One of the most important works of urban symphonies and experimental cinema. An astonishing way to discover the city of Berlin.
“Berlin, Symphony of a Great City” is a great example of the 'city symphony' film genre that became popular in the late 20s. Films without narrative content that uses a sequence of events to explain a city's daily life. Other noted examples of the genre include Charles Sheeler and Paul Strand's “Manhatta” (1921), Andre Sauvage's “Etudes sur Paris” (1928), Dziga Vertov's “Man with a Movie Camera” (1929), and Adalberto Kemeny's “São Paulo, Sinfonia da Metrópole” (1929).
This film represented a sort of break from Ruttmann's earlier films, which were abstract. Here, Ruttmann shows his knowledge of Soviet montage theory.
This film was made years before any real National Socialist influence and well before Joseph Goebbels' Propaganda Ministry took over all German film production, which stalled true creativity and forced the most artistic talent from the country. Today it is watched not for its onetime artistic or style value but as a filmed time capsule and an invaluable historical record of the great city of Berlin in the mid to late 1920s.
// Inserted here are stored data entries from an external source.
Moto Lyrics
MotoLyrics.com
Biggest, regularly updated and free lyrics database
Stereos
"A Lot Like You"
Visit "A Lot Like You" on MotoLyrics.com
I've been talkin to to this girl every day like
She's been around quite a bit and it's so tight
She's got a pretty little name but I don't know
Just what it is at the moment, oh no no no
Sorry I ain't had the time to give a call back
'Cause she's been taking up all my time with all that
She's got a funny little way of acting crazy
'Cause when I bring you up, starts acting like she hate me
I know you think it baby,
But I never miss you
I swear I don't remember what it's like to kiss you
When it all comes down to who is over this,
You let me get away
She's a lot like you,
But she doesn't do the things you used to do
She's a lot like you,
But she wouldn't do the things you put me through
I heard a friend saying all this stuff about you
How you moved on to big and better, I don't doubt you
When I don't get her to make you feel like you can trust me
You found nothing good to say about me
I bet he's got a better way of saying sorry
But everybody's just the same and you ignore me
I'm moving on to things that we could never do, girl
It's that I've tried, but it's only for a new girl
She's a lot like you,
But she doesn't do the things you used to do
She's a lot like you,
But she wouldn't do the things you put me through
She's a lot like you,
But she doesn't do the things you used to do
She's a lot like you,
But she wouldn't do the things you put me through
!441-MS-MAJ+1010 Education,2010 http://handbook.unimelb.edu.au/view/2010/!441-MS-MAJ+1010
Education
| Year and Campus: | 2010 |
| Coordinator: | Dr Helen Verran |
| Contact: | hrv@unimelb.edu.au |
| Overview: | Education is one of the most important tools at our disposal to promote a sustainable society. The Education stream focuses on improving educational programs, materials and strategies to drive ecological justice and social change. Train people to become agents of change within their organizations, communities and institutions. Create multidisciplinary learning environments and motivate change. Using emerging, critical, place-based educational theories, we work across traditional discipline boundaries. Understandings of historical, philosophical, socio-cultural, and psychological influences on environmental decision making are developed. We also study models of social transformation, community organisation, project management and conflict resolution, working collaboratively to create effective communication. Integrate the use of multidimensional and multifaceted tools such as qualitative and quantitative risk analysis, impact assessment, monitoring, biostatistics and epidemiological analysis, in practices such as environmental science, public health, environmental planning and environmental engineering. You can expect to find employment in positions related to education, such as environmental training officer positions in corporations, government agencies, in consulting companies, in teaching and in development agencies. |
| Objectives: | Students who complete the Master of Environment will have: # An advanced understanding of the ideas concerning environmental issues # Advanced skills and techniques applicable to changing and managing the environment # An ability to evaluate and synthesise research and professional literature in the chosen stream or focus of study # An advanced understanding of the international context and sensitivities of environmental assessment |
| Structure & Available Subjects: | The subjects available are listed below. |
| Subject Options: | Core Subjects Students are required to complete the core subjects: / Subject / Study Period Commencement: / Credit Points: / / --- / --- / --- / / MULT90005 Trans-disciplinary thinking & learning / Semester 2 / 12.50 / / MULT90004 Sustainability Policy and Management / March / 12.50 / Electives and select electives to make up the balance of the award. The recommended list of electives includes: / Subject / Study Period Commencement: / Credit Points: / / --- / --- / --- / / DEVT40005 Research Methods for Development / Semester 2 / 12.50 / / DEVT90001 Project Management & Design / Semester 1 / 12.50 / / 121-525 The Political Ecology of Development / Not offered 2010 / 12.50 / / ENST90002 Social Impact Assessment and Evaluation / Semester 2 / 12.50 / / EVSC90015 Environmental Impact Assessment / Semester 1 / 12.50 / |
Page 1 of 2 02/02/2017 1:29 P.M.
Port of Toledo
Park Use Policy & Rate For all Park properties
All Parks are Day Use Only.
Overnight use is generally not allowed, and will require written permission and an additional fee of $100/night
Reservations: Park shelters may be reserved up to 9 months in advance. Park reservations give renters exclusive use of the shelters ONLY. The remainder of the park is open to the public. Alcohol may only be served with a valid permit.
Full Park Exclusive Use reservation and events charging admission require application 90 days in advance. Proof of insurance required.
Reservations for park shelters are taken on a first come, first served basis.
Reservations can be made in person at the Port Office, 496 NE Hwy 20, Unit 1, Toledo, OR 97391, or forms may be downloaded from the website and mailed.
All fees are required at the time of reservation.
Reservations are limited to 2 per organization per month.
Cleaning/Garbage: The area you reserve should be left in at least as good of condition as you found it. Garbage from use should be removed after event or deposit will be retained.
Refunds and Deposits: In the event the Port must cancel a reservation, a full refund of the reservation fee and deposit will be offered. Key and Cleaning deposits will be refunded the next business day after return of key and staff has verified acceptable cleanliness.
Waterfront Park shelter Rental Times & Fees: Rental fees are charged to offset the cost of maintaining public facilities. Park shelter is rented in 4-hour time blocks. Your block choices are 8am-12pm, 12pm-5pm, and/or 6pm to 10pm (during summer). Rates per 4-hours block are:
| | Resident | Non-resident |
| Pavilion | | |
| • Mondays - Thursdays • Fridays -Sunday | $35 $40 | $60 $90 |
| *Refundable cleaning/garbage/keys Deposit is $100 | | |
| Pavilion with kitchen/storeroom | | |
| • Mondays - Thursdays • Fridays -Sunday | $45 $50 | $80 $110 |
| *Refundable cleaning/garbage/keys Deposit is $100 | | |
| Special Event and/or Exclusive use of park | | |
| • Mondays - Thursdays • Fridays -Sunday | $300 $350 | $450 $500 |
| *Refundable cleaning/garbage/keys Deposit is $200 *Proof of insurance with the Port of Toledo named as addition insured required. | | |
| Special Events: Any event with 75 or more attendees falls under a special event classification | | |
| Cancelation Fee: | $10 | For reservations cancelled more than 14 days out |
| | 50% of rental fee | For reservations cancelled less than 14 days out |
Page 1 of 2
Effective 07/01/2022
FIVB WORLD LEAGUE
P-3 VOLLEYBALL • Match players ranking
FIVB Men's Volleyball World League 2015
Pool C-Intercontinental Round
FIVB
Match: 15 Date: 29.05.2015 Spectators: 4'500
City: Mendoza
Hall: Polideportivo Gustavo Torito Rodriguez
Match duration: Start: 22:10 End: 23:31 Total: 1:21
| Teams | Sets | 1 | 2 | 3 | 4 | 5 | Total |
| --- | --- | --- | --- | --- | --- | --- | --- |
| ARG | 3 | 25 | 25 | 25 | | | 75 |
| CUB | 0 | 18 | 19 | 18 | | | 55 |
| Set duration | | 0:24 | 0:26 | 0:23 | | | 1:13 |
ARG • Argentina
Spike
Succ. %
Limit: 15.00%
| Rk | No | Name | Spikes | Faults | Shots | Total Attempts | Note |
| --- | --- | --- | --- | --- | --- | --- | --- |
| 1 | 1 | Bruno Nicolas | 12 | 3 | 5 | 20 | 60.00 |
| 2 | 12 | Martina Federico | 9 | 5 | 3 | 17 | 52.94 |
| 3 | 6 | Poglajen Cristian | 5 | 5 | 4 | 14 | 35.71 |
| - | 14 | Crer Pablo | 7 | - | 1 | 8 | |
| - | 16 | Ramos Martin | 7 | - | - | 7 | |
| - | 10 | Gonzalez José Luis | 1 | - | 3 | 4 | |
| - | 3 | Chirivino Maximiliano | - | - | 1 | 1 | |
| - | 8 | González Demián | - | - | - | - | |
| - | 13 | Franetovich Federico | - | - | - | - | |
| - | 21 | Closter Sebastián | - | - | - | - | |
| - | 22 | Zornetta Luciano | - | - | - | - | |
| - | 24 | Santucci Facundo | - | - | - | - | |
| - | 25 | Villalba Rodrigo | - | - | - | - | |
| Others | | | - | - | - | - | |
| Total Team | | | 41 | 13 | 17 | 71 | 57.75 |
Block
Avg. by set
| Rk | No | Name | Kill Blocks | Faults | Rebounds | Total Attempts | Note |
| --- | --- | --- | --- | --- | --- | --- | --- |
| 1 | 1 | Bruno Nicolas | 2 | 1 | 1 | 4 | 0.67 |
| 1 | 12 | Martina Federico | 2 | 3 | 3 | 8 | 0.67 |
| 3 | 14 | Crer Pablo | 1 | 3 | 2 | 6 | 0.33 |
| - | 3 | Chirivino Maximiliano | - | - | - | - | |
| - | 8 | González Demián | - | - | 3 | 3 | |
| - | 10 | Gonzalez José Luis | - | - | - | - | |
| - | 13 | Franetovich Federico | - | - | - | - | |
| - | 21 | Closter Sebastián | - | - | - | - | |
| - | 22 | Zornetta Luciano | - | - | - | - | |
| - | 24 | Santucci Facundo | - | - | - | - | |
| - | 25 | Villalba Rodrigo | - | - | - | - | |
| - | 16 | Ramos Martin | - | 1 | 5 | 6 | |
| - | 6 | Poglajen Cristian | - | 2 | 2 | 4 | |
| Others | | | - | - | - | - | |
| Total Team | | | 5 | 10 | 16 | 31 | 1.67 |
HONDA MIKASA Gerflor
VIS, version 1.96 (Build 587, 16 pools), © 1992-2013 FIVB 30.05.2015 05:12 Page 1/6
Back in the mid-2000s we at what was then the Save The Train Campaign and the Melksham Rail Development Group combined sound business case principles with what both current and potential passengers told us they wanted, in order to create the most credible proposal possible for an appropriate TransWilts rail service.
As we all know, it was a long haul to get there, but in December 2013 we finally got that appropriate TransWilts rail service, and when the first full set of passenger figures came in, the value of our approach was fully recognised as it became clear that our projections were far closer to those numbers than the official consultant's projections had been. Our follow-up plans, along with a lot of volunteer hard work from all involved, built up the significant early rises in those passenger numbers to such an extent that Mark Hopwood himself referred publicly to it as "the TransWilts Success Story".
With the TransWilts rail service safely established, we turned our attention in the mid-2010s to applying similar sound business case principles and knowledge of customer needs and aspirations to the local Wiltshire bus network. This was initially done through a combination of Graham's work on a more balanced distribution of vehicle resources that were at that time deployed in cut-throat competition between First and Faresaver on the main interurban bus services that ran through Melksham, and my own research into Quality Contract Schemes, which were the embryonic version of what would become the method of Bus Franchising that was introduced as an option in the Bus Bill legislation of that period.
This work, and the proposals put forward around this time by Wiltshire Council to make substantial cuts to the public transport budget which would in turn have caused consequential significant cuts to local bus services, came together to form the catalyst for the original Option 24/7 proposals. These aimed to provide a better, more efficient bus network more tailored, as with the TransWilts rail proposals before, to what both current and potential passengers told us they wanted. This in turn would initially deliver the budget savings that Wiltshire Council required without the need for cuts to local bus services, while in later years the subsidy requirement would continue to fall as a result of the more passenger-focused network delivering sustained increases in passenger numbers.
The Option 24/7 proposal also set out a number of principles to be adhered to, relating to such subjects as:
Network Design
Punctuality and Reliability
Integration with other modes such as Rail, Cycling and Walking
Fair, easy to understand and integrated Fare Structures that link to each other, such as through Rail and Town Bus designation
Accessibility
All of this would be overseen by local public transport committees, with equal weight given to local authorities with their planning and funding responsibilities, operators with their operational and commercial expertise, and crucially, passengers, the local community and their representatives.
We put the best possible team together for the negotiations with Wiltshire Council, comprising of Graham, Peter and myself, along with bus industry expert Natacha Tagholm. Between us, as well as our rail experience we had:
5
Many of the buildings shown in the film didn’t survive the war.
The film was made years before any real National Socialist influence and well before Joseph Goebbels' Propaganda Ministry took over all German film production.
Unlike other Caspervek soundtracks, the music written by Brais González for "Berlin, Symphony of a City" follows the formal structure of a standard music album, avoiding the use of leitmotifs or recurring phrases, and separating the film into different chapters, each with a different piece of music. The style of the work moves between minimalism, jazz, post-rock, and classical music.
The work was originally composed for flute, piano, and percussion, later adding clarinet as well. The soundtrack was premiered in 2020 after a commission from the Vicente Risco Foundation.